¿Crisis de valores, crisis moral?

Por Juan Manuel De Prada

Desde que estallase la llamada crisis económica hemos escuchado mil veces la misma monserga (a veces, incluso, propagada por gentes de buena voluntad): «Detrás de esta crisis económica hay una crisis de valores» (los más intrépidos se atreven, incluso, a hablar de «crisis moral»). La frase me parece de una tibieza farisaica, pues pretende aparecer como un diagnóstico que penetra en las primeras causas del mal que padecemos, cuando lo cierto es que se queda nadando entre dos aguas, tan incapaz de ascender a esas primeras causas como de agarrar por los cuernos el toro de sus consecuencias funestas. 

De este modo, ni siquiera se pone trono a las causas y cadalso a las consecuencias, como es propio de la hipocresía contemporánea, sino que se entronizan por igual causas y consecuencias y se aplica la medicina en un ámbito intermedio tan inconcreto y difuso que, inevitablemente, el tratamiento resulta inoperante; y acaba conduciendo a la frustración. Detrás de todo error moral hallamos siempre un error teológico: la corrupción de las costumbres es siempre el resultado de un abandono religioso; esto es una evidencia, verificable en todos los crepúsculos de la Historia, y contra los hechos no valen argumentos. 

Quienes hablan de una crisis moral subyacente a la crisis económica suelen ser personas creyentes, seguramente bienintencionadas pero pusilánimes, que antes que irritar al pluralismo ambiental (o antes de que el pluralismo ambiental los destierre a los arrabales del desprestigio) prefieren disfraza atemperar su diagnóstico, llamando eufemísticamente crisis moral a lo que toda la vida de Dios se ha llamado apostasía. Pero el eufemismo, empleado en un diagnóstico, es claudicación del lenguaje; y el lenguaje que claudica es expresión de otra claudicación más grave.
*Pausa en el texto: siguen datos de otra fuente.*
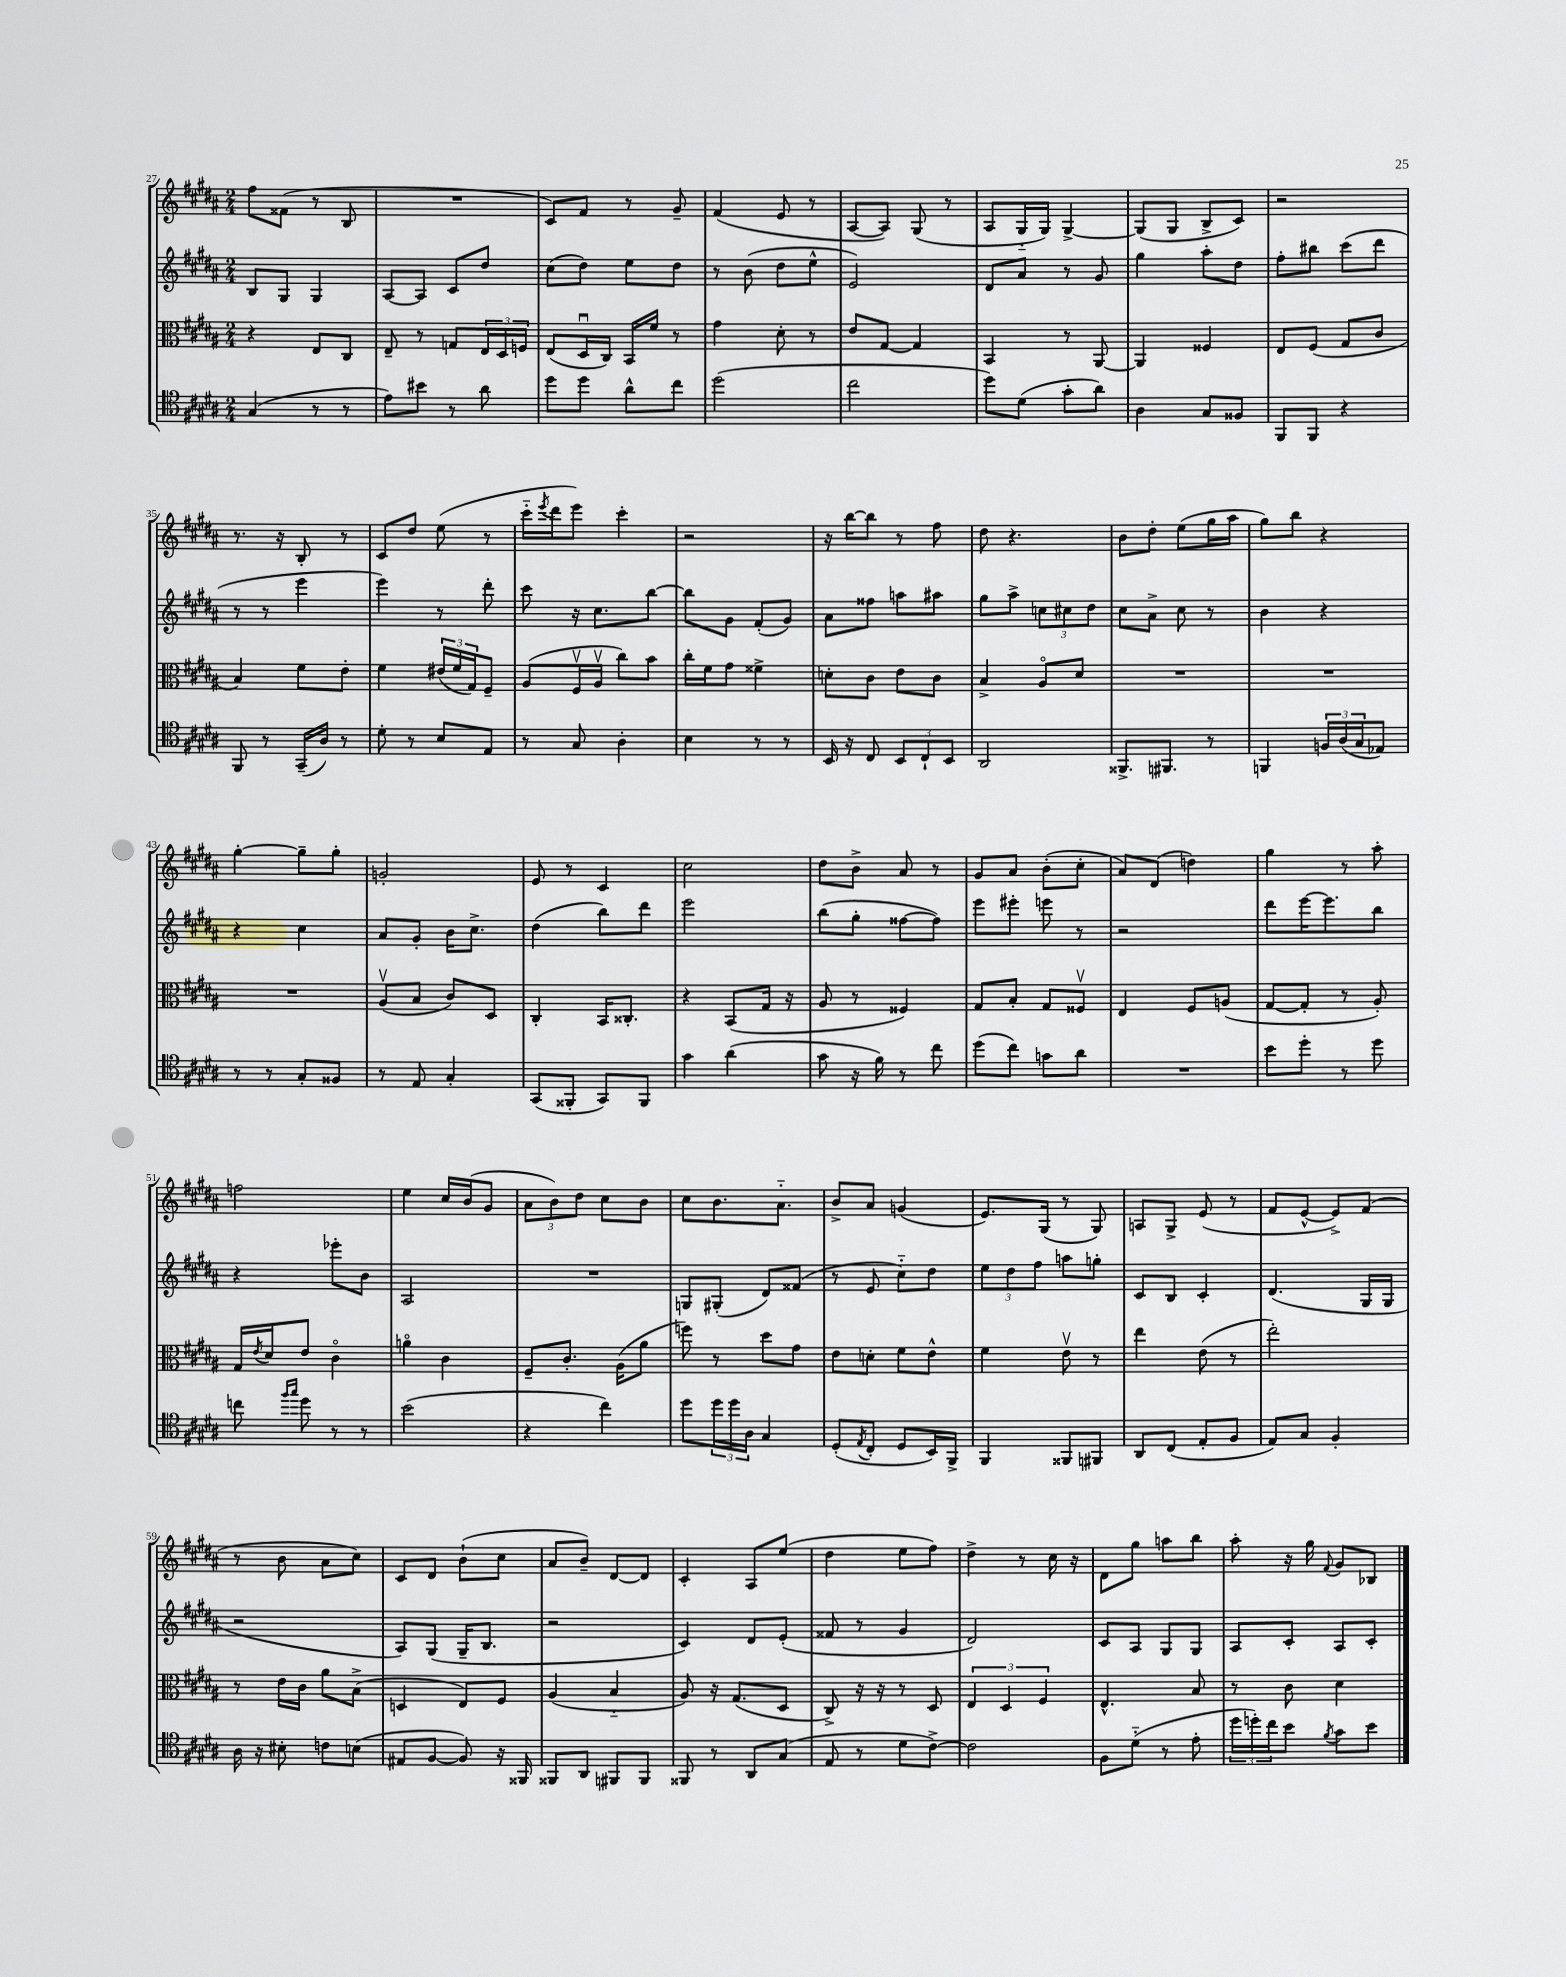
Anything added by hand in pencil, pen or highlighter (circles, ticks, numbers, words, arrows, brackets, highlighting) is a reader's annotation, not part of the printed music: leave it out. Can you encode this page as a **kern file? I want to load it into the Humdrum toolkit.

**kern	**kern	**kern	**kern
*staff4	*staff3	*staff2	*staff1
*clefC4	*clefC3	*clefG2	*clefG2
*k[f#c#g#d#a#]	*k[f#c#g#d#a#]	*k[f#c#g#d#a#]	*k[f#c#g#d#a#]
*M2/4	*M2/4	*M2/4	*M2/4
(4G#	4r	8B	8ff#
.	.	8G#	(8f##
8r	8E	4G#	8r
8r	8C#	.	8B
=	=	=	=
8e)	8E~	[8A#	2r
8b#	8r	8A#]	.
8r	8G	8c#	.
8a#	24E	8dd#	.
.	24D#	.	.
.	24F	.	.
=	=	=	=
8dd#	(8E	(8cc#	8c#)
8dd#	16D#u	8dd#)	8f#
.	16C#)	.	.
8a#^^	16BB	8ee	8r
.	16f#	.	.
8cc#	8r	8dd#	8g#~
=	=	=	=
(2dd#	4g#	8r	(4f#
.	.	(8b	.
.	8d#'	8dd#	8e
.	8r	8ee^^	8r
=	=	=	=
2cc#	8e	2e)	[8A#
.	[8G#	.	8A#])
.	4G#]	.	(8G#
.	.	.	8r
=	=	=	=
8dd#)	4BB	8d#	8A#
(8d#	.	8a#	16G#'~
.	.	.	16G#)
8g#'	8r	8r	[4G#^
8a#)	[8AA#	8g#	.
=	=	=	=
4A#	4AA#]	4gg#	(8G#]
.	.	.	8G#
8G#	4F##	8aa#'	8B^
8F##	.	8dd#	8c#)
=	=	=	=
8FF#	8E	8ff#'	2r
8FF#	(8F#	8bb#	.
4r	8G#	(8ccc#	.
.	8c#	8ddd#	.
=	=	=	=
8FF#	4B)	8r	8.r
8r	.	8r	.
.	.	.	16r
(16GG#~	8f#	4eee	8B'
16A#)	.	.	.
8r	8e'	.	8r
=	=	=	=
8d#'	4f#	4eee)	8c#
8r	.	.	8dd#
8B	(24e#	8r	(8ee
.	24f#	.	.
.	24G#)	.	.
8E	8F#~	8ddd#'	8r
=	=	=	=
8r	(8A#	8ccc#	16ccc#'~
.	.	.	8qeee
.	.	.	16ddd#
8G#	16F#v	16r	8eee)
.	16A#v	8.cc#	.
4A#'	8cc#)	.	4ccc#'
.	8b	[8bb	.
=	=	=	=
4B	16cc#'	8bb]	2r
.	16f#	.	.
.	8g#	8g#	.
8r	4f##^	(8f#'	.
8r	.	8g#)	.
=	=	=	=
16BB	8d'	8a#	16r
16r	.	.	[16bb
8C#	8c#	8ff##	8bb]
12BB	8e	8aa	8r
12C#`	.	.	.
.	8c#	8aa#	8ff#
12BB	.	.	.
=	=	=	=
2AA#	4B^	8gg#	8dd#
.	.	8aa#^	4.r
.	8A#o	12cc	.
.	.	12cc#	.
.	8d#	.	.
.	.	12dd#	.
=	=	=	=
8.FF##^	2r	8cc#	8b
.	.	8a#^	8dd#'
8.FF#	.	.	.
.	.	8cc#	(8ee
8r	.	8r	16gg#
.	.	.	16aa#
=	=	=	=
4FF	2r	4b	8gg#)
.	.	.	8bb
24F	.	4r	4r
(24A#	.	.	.
24G#	.	.	.
8E-)	.	.	.
=	=	=	=
8r	2r	4r	[4gg#'
8r	.	.	.
8G#'	.	4cc#	8gg#~]
8F##	.	.	8gg#'
=	=	=	=
8r	(8A#v	8a#	2g'
8E	8B	8g#'	.
4G#'	8c#)	16b	.
.	.	8.cc#^	.
.	8D#	.	.
=	=	=	=
(8GG#	4C#'	(4dd#	8e
8FF##'	.	.	8r
8GG#)	16BB	8bb)	4c#
.	8.C##'	.	.
8FF##	.	8ddd#	.
=	=	=	=
4g#	4r	2eee	2cc#
(4a#	(8BB	.	.
.	16G#	.	.
.	16r	.	.
=	=	=	=
8g#	8A#	(8bb	8dd#
16r	8r	8gg#'	8b^
16f#)	.	.	.
8r	4F##)	[8ff##	8a#
8cc#	.	8ff##])	8r
=	=	=	=
(8dd#	8G#	8eee	8g#
8cc#)	8B'	8eee#'	8a#
8g	8G#	8eee	(8b'
8a#	8F##v	8r	8cc#'
=	=	=	=
2r	4E	2r	8a#)
.	.	.	(8d#
.	8F#	.	4dd)
.	(8A	.	.
=	=	=	=
8b	[8G#	8ddd#	4gg#
8dd#'	8G#']	[16eee	.
.	.	8.eee]	.
8r	8r	.	8r
8dd#	8A#')	8bb	8aa#'
=	=	=	=
8cc	16G#	4r	2ff
.	8qe	.	.
.	16d#	.	.
16qqff#	.	.	.
16qqgg#	.	.	.
8dd#	8e	.	.
8r	4c#o	8eee-'	.
8r	.	8b	.
=	=	=	=
(2b	4ao	2A#	4ee
.	4c#	.	16cc#
.	.	.	(16b
.	.	.	8g#
=	=	=	=
4r	8F#~	2r	12a#
.	.	.	12b)
.	8.c#'	.	.
.	.	.	12dd#
4cc#)	.	.	8cc#
.	(16A#	.	.
.	8a#	.	8b
=	=	=	=
8dd#	8ff)	8G	8cc#
24dd#	8r	(8G#'	8.b
24dd#	.	.	.
24A#	.	.	.
4G#	8dd#	8d#)	.
.	.	.	8.a#'~
.	8g#	(8f##	.
=	=	=	=
(8D#'	8e	8r	8b^
8qE	.	.	.
8C#'	8d'	8e	8a#
8D#	8f#	8cc#'~)	(4g
16BB)	8e^^	8dd#	.
16FF#^	.	.	.
=	=	=	=
4FF#	4f#	12ee	8.e)
.	.	12dd#	.
.	.	12ff#	.
.	.	.	(16G#
8FF##	8ev	8aa	8r
8FF#	8r	8gg'	8G#)
=	=	=	=
8AA#	4ee	8c#	8A
(8C#	.	8B	8G#^
8E'	(8e	4c#'	(8e
8F#	8r	.	8r
=	=	=	=
8E)	2ee')	(4.d#	8f#
8G#	.	.	[8e^^
4F#'	.	.	8e^])
.	.	16G#	(8f#
.	.	16G#	.
=	=	=	=
16A#	8r	2r	8r
16r	.	.	.
8B#'	16e	.	8b
.	16c#	.	.
8c	8a#	.	8a#
(8B	(8B^	.	8cc#)
=	=	=	=
8E#	4D	8A#)	8c#
[8F#	.	(8G#	8d#
8F#])	8E)	16G#~	(8b`
.	.	8.B	.
16r	8F#	.	8cc#
16FF##	.	.	.
=	=	=	=
8FF##	(4A#	2r	8a#
8AA#	.	.	8b~)
8FF#	4B'~	.	[8d#
8FF#	.	.	8d#]
=	=	=	=
8FF##	8A#)	4c#)	4c#'
8r	16r	.	.
.	(8.G#	.	.
8AA#	.	8d#	8A#
(8G#	8D#	(8e'	(8ee
=	=	=	=
8E	8C#^)	8f##	4dd#
8r	16r	8r	.
.	16r	.	.
8d#	8r	4g#	8ee
[8c#^)	8D#	.	8ff#)
=	=	=	=
2c#]	6E	2d#)	4dd#^
.	6D#	.	.
.	.	.	8r
.	6F#	.	.
.	.	.	16cc#
.	.	.	16r
=	=	=	=
8F#	4.E^^	8c#	8d#
(8d#'~	.	8A#	8gg#
8r	.	8G#	8aa
8e'	8B	8G#	8bb
=	=	=	=
24dd#	8r	8A#	8aa#'
24dd')	.	.	.
24cc#	.	.	.
8b	8c#	8c#'	16r
.	.	.	16gg#
8qf#	.	.	8qqf#
8g#	4d#	8A#	8g#
8b	.	8c#'	8B-
==	==	==	==
*-	*-	*-	*-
Quienes optan por la expresión crisis de valores suelen ser, por el contrario, personas descreídas, o de creencias más relajadas o acomodaticias; pero hablar de crisis de valores es hacer brindis al sol. Hoy se habla incansablemente de valores sociales, valores políticos, valores educativos, etcétera. Pero lo cierto es que los llamados valores (subterfugio léxico de cuño bursátil para tapar el hueco que han dejado las viejas virtudes depuestas) son percepciones subjetivas sobre la realidad de las cosas, acuñaciones culturales que en tal o cual época se reputan beneficiosas; y que, como todas las acuñaciones culturales, son necesariamente cambiantes. 
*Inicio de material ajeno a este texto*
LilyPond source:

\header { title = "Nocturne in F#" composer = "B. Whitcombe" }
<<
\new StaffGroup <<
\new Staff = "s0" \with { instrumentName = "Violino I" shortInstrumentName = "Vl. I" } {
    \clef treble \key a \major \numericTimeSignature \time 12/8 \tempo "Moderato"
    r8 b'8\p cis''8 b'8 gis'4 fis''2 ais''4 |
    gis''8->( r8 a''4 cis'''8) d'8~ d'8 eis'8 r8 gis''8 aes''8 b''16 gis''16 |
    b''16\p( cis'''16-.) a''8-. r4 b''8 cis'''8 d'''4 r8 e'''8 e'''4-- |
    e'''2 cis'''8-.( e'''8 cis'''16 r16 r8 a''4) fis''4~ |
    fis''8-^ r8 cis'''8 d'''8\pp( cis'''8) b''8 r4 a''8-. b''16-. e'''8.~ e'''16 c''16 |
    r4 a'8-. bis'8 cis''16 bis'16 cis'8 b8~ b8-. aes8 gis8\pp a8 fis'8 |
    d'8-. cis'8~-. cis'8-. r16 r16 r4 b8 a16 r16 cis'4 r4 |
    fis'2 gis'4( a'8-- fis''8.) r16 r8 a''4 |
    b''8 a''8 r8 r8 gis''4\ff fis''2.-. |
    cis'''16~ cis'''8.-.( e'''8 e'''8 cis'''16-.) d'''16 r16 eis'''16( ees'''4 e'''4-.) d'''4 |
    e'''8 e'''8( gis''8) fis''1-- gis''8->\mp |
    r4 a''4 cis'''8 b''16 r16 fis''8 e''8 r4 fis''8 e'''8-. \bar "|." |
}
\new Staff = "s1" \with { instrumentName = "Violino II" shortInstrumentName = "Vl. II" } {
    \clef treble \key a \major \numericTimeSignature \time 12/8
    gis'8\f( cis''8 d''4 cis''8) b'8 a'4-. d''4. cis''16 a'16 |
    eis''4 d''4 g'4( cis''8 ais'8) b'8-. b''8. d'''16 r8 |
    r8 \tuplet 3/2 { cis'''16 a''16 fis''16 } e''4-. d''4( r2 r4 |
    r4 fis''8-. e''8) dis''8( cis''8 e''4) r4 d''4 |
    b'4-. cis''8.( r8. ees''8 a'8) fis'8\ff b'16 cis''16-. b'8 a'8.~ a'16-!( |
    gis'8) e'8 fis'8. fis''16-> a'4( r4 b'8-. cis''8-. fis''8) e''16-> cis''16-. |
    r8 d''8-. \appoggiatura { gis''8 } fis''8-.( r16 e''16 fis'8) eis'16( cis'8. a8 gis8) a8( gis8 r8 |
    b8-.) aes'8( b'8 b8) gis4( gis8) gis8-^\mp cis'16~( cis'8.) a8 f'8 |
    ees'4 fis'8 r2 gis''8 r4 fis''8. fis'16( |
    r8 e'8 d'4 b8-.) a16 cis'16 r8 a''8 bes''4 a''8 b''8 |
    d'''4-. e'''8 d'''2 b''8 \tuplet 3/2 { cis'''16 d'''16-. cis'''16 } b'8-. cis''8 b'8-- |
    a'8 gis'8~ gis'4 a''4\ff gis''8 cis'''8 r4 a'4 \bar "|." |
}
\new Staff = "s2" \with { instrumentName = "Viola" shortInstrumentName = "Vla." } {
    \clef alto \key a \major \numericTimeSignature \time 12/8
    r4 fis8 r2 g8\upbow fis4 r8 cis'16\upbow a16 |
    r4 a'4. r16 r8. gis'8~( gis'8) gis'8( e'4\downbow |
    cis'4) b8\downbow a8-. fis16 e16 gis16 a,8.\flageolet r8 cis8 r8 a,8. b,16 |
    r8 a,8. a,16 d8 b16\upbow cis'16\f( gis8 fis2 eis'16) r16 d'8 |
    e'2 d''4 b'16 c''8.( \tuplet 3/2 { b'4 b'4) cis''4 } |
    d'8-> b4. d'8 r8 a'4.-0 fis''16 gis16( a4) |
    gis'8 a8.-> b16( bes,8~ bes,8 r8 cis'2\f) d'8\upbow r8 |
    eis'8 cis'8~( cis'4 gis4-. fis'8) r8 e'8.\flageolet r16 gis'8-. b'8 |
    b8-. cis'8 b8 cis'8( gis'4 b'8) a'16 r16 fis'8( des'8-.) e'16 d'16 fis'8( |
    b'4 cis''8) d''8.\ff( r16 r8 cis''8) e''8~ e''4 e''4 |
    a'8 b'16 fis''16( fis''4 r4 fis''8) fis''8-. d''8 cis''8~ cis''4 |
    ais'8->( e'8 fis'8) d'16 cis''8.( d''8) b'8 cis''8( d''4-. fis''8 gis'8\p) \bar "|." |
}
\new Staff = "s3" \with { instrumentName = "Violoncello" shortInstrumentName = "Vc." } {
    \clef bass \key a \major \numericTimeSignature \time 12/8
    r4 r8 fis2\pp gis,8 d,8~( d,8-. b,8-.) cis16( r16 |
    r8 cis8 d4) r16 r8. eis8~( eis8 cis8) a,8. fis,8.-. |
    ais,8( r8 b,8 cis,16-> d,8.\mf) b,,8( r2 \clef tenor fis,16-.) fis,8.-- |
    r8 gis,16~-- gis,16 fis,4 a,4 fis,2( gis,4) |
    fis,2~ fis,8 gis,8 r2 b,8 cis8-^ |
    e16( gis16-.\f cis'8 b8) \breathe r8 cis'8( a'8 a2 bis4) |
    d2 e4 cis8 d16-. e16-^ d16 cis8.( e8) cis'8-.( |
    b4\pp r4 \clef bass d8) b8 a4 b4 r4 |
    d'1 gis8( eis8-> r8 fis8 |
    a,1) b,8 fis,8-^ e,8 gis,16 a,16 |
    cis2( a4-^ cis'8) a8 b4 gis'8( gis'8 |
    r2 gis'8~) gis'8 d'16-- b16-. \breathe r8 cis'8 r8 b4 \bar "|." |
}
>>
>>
Por lo demás, referirse en una sociedad pluralista a los valores es como referirse a los gustos personales: pues cada quisque se construye los suyos; y tratar de entenderse en medio de un enjambre de valores voltarios, interesados, caprichosos, incluso antitéticos, es tan ilusorio como pretender hacerlo entre los escombros de la torre de Babel. El relativismo que anega nuestra época y que la hace impotente al esfuerzo vital es, precisamente, la consecuencia lógica de la exaltación de dichos valores adventicios; pues, faltándonos la capacidad para medir el bien conforme a un criterio objetivo, es inevitable que acabemos cifrándolo en aquello que nos conviene o beneficia. Pero tal vez vivamos en un tiempo tan ofuscado que ascender hasta las primeras causas resulte ya casi imposible. 

Lo más exasperante de la frase que comentamos («Detrás de esta crisis económica hay una crisis de valores», o crisis moral) es que tampoco se atreve a poner remedio a las consecuencias funestas, instalándose en una tierra de nadie irenista. Pues si aceptamos que existe una crisis económica y una crisis moral, ¿por qué no empezar ya que somos incapaces de establecer sus causas por moralizar las relaciones económicas? Fiarlo todo a una reforma de las costumbres (que, por lo demás, no sabemos en qué consiste, pues nos negamos a reconocer normas morales objetivas) sin una reforma de las instituciones es como arar en el mar. 

Pretender que en la crisis económica subyazca una crisis moral y, al mismo tiempo, negarse a establecer una vinculación entre la génesis y el desarrollo del capitalismo y la difusión de la inmoralidad es, en verdad, una pirueta cínica de proporciones descomunales. Pero el piruetismo contemporáneo ha logrado que nos traguemos semejante maula como si tal cosa, olvidando que como afirmaba Chesterton «lo que ha destruido hogares, alentado divorcios y tratado las viejas virtudes domésticas cada vez con mayor deprecio han sido la época y el poder del capitalismo». De este modo, la restauración de la moralidad se convierte en una caza del gamusino.